5.6GHz experiments
I had a quick fiddle with the box of bits that should by now - in fact by a year ago - be a 5.6Ghz ATV transceiver. I now have a couple of Gibeon flat panel antennas which claim 24dBi as mentioned in the excellent resource on this topic at http://5-6ghz-atv.co.uk/
So, let’s have a play. I got a rather old fashioned Sandisk Photo Album, a slab of plastic that takes 5V and will present photos (and videos and sound files) to a TV via an AV output and the typical red, white and yellow RCA plugs. First off I needed to make sure this worked. So, what has an AV input… er… Bedroom TV? Nope. An older Sony TV in another bedroom does and so it was plugged up. And nothing. Problem 1, it seems to take an age to turn on in response to its remote control. No switch of course. Problem 2, it would not read anything on the SD card I had with a test card image on.
The only clue is it needs a ‘JPEG (Baseline, up to 16 Megapixel)’. No idea what I had produced via GIMP on the Linux box but it would not find anything at all. Maybe it’s the SD card. I found a very old 32Mb (!) SD card with some sundry photos on and those were fine. Ah, so maybe it cannot read big SD cards. Copied the test card file onto that and now it at least finds the card but says the format is unknown. After 3 iterations I fed the jpeg into Windows Paint, saved it (as jpeg) and it worked.

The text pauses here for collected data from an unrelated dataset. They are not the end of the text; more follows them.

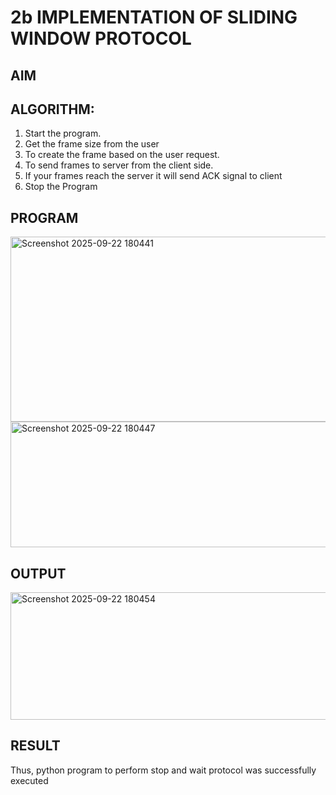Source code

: # 2b IMPLEMENTATION OF SLIDING WINDOW PROTOCOL
## AIM
## ALGORITHM:
1. Start the program.
2. Get the frame size from the user
3. To create the frame based on the user request.
4. To send frames to server from the client side.
5. If your frames reach the server it will send ACK signal to client
6. Stop the Program
## PROGRAM
<img width="924" height="296" alt="Screenshot 2025-09-22 180441" src="https://github.com/user-attachments/assets/6e9908f5-7901-4790-9842-fbeb5a3ce98a" />
<img width="926" height="201" alt="Screenshot 2025-09-22 180447" src="https://github.com/user-attachments/assets/96fbb6c9-3cf3-492c-ad61-bccdc3547364" />

## OUTPUT
<img width="929" height="204" alt="Screenshot 2025-09-22 180454" src="https://github.com/user-attachments/assets/e82871a6-3118-4cba-aef5-334b8be621d0" />

## RESULT
Thus, python program to perform stop and wait protocol was successfully executed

And success, I can send the test card image to the TV via the TS832 transmitter and RC832 receiver. Next, I tried the flat panel antennas and they worked too, not that I would have expected any less as the little rubber duck antennas worked fine.
However, offering the AV to my 12V monitor (ex eBay car reversing screen) just showed lines. No amount of shouting fixed this and it would appear that this monitor has simply died, perhaps having got fed up waiting in a box all this time.
Anyway, now I need to actually construct the thing properly and work out a mount for the antennas.